Peter Wayner in an eloquent piece for InfoWorld expresses what has become the reality for programmers today. In the modern era the frameworks have superseded the programming language foundations on which they are built. The language wars have cooled and given way to the flares of the Framework Flame War.
This was inevitable; After all, it saves time and just makes more sense to stand on the shoulders of giants than to constantly reinvent the wheel and repeat countless past mistakes. Today we string routines together using battle tested and well optimized libraries from Integrated Development Environments (IDE)s and intelligent text editors like Subime, Emacs and Textmate. Few ever need to rewrite an insertion sort or develop their own B-Tree implementation outside of college and the world of embedded systems programming. Frankly, it is rarely a necessity to implement these algorithms from scratch.

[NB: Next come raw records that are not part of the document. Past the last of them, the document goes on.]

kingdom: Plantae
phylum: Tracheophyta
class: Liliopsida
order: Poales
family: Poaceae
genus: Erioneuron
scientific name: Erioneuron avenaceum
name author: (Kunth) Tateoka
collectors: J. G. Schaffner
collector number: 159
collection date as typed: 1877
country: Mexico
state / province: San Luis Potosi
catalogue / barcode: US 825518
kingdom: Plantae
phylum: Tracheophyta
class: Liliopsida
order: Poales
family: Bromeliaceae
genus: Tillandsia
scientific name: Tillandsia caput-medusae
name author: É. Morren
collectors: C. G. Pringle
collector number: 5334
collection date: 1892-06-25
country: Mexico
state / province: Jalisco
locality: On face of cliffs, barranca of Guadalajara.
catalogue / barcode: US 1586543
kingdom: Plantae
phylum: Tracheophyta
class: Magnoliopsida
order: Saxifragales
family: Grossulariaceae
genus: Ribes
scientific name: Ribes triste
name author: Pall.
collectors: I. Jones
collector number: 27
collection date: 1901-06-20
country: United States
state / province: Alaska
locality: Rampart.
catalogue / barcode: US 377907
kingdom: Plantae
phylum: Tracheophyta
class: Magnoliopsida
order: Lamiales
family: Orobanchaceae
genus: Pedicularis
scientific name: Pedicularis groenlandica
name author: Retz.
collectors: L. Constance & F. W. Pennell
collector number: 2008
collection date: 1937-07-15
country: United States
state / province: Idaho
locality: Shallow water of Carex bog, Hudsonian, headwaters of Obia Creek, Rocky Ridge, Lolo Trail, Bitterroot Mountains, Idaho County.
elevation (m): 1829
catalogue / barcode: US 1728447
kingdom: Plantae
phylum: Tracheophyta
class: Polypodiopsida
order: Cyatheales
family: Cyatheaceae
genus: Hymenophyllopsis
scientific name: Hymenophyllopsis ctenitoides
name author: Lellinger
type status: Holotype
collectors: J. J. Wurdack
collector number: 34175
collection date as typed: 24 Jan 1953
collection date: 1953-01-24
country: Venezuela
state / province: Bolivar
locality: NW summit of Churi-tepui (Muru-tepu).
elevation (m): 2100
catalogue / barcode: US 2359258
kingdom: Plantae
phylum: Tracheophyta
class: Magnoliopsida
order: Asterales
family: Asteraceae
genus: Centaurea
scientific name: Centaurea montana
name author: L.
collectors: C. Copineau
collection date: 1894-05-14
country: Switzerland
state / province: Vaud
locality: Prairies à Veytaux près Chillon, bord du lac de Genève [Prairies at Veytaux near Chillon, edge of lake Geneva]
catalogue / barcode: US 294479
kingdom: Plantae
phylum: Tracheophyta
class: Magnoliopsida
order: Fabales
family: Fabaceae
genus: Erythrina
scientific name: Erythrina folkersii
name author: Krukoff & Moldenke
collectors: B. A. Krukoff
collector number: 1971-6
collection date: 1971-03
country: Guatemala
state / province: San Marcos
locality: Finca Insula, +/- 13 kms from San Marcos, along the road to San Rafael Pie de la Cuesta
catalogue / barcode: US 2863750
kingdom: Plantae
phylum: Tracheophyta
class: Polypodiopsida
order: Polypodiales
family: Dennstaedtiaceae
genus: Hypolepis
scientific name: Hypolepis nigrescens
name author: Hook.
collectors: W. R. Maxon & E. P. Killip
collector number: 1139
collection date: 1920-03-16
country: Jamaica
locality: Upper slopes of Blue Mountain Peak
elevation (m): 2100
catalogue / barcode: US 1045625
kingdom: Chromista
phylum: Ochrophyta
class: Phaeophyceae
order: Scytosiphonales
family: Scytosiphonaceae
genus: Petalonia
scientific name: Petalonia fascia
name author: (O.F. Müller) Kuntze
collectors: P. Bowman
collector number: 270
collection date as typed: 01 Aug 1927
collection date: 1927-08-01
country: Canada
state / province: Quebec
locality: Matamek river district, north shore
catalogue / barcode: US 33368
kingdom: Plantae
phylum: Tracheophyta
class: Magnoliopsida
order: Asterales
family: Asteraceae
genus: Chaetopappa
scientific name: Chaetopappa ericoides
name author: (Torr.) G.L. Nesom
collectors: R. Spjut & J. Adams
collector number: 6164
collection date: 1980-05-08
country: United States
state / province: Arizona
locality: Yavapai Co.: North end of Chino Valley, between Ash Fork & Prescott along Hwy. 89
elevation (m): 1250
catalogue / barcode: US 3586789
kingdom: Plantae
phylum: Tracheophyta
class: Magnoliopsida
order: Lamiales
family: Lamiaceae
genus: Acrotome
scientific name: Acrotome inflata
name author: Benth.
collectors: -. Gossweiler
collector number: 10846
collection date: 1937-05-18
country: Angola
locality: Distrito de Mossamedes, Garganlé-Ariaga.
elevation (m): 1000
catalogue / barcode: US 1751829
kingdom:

Now, more than ever, you will get further faster by understanding the intricacies of the API and the methodologies guiding the design and evolution of the frameworks. Rather than mastering the syntactic idiosyncrasies of any one language become a guru at integrating multiple frameworks to hold your own.
Whether it be AngularJS, EmberJS, Handlebarsjs, Ruby on Rails, Springs or PrimeFaces be ready to learn their conventions and know when to swap one for the other or combine them all.
While I don't agree that visual programming is going be a revolution anytime soon. GUI builders are nice to have but most programming still remains text dependent.
This has been predicted for many years, it's slowly happening with some -- though not all -- code. Some programming continues to be very textual, but some is becoming more visual, which means the underlying computer language doesn't matter as much.
7 reasons why frameworks are the new programming languages is well worth the read.